His views on the Muslim-Muslim ticket do considerable damage to the reputation he had tried so valiantly as a former president to cultivate and safeguard. Here is what he was quoted in the book as saying: “When I took over as the vice president, the tradition then was that if the president was a Christian, the vice would be a Muslim, and vice versa. We have religious festivals in Nigeria and, of course, National Day, where there will be Jumu’ah prayers and Christian prayers. Nigerians are religious people; this is why I get worried about the issues of Muslim-Muslim or Christian-Christian ticket. Yes, Muslim-Muslim or Christian-Christian can run the state. But I always ask, ‘who will represent this other bloc whenever we come to the national days that we celebrate?” Here, in the name of God, is the considered opinion of Nigeria’s former president. He has boiled everything down to which elected official in Aso Villa represents Christians or Muslims during festivities and holidays, since Nigerians are religious. In all his studies of great societies and empires, the only takeaway that seems to strike him is who represents whom on religious days, the same suffocating emptiness and drudgery addling the wits of every Dick and Harry.
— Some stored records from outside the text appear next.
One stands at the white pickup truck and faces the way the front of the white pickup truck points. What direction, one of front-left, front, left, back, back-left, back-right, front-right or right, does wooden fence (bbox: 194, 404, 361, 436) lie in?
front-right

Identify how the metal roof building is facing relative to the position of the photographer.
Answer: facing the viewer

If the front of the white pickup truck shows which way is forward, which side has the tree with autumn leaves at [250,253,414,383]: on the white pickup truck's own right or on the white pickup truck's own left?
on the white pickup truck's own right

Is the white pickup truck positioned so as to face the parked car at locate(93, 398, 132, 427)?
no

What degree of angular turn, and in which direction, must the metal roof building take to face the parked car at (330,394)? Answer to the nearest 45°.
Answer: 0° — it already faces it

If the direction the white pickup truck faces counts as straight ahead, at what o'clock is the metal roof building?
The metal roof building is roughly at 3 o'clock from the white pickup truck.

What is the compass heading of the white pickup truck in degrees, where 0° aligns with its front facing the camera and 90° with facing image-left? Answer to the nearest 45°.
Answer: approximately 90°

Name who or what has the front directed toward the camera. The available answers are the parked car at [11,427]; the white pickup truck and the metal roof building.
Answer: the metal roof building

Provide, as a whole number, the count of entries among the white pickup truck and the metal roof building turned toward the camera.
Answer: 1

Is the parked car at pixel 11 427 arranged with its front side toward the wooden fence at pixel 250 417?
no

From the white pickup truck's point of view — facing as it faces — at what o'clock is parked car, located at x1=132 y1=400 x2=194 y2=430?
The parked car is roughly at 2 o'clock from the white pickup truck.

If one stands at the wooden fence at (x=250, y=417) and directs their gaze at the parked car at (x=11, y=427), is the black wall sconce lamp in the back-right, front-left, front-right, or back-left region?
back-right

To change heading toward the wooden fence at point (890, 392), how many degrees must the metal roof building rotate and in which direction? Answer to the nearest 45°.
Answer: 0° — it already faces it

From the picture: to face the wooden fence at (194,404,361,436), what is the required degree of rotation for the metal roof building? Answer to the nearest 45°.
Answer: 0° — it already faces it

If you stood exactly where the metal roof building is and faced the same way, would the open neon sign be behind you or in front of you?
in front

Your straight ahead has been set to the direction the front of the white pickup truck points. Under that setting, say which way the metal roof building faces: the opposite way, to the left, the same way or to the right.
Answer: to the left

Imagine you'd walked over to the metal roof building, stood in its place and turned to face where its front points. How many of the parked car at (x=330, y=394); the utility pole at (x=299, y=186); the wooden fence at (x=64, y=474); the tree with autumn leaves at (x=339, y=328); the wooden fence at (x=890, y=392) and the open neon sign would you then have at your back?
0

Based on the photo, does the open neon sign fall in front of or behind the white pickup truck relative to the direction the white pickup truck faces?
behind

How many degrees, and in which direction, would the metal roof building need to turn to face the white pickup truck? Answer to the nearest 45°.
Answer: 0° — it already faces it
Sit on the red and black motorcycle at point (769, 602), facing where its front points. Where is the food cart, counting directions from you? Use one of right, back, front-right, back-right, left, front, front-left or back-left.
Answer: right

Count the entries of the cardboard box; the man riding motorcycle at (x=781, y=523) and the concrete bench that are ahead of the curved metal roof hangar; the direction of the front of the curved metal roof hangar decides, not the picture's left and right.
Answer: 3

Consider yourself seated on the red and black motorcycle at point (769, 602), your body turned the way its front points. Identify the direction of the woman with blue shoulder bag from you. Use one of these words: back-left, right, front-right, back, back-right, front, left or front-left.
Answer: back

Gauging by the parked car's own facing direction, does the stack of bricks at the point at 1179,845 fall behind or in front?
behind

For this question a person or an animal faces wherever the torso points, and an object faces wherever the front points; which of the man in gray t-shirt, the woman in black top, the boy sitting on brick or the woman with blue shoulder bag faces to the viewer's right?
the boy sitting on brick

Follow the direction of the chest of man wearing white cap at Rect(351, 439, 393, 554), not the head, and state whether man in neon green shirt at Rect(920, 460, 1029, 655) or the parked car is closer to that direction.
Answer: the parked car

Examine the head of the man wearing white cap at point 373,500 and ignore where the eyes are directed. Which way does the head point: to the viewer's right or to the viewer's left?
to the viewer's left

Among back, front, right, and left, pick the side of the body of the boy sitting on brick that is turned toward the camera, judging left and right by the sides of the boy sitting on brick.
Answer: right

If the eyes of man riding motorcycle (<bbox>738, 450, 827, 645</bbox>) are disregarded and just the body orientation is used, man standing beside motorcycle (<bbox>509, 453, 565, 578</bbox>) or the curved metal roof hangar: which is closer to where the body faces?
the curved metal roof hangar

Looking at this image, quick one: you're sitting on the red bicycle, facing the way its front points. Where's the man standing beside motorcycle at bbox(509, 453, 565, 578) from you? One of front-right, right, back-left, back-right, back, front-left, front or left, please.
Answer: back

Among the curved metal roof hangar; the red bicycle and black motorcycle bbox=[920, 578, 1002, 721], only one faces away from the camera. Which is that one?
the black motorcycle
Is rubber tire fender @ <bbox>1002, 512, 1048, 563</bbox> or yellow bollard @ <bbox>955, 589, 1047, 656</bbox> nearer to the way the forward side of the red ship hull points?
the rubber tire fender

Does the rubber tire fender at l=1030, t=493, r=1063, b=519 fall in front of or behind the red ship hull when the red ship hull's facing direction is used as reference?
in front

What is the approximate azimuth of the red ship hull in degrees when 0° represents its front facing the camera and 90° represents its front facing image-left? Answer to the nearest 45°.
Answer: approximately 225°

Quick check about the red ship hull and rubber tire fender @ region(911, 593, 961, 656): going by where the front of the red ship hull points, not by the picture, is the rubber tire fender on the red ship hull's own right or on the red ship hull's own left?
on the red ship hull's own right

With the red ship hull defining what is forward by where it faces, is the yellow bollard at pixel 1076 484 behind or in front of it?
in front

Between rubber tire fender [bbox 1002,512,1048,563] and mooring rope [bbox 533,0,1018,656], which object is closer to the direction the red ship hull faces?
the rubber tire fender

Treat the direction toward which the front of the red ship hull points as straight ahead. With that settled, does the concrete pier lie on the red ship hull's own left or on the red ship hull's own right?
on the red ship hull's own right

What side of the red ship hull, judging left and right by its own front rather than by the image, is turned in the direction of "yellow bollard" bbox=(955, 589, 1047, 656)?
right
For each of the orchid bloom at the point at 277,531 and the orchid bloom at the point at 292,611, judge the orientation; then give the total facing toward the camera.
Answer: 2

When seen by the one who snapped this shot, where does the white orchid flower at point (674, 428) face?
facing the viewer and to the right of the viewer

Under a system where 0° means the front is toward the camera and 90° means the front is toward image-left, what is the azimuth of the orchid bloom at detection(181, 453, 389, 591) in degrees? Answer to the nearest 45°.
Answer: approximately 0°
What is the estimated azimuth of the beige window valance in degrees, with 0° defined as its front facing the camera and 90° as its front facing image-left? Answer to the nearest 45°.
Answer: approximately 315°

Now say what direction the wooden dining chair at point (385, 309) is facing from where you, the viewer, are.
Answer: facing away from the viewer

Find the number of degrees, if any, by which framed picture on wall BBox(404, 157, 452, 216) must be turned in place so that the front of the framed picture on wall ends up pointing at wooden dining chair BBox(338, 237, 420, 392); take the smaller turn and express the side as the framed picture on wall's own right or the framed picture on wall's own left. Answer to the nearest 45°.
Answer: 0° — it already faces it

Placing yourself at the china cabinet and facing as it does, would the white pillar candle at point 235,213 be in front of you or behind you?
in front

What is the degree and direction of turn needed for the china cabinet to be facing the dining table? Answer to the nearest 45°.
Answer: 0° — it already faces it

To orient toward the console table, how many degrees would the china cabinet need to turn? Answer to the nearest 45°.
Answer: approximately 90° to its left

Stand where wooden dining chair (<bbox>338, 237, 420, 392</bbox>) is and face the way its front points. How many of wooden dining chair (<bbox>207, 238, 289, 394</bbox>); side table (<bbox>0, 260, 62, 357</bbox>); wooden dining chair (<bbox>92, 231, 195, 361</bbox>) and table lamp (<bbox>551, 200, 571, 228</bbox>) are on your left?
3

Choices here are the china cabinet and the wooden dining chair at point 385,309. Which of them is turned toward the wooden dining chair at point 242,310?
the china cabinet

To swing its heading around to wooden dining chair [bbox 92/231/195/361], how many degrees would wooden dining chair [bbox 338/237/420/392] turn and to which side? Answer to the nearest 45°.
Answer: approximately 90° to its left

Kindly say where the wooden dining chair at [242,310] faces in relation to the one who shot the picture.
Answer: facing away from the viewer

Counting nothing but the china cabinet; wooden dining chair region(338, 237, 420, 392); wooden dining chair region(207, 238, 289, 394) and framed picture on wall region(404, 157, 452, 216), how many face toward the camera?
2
He forgets he was president, regardless of whether he deserved it or not, and that a perspective more elevating, inspiring and noble is expected of him.
Dr Jonathan’s vote next year would probably be cast not for vision or competence or the drive of the candidate but on whether the presidential ticket accords with the arithmetic and ecclesiastical balance of his acquired fancies. He bemoans the dismissal of his presidency; but years out of office, he has still not learnt any lessons. He will continue to reinforce his primordial understanding of politics in casting his ballot for a candidate that accords to his faith. After all, his loyalty to his party has been so tenuous and tentative that it is not even clear to himself that he was ever a PDP president. He was ‘pursued out of the office, that I was not good enough’, he whined. Why then would he care anything about loyalties beyond his boyish fancies? Dr Jonathan illustrates why Nigeria is teetering on the brink despite its enormous endowments. The country has never truly produced a deep, reflective and competent national leader. Worse, the country now boasts of power influencers shamefully ignorant of the terrible consequences of using religion and tribe to pick Nigeria’s president.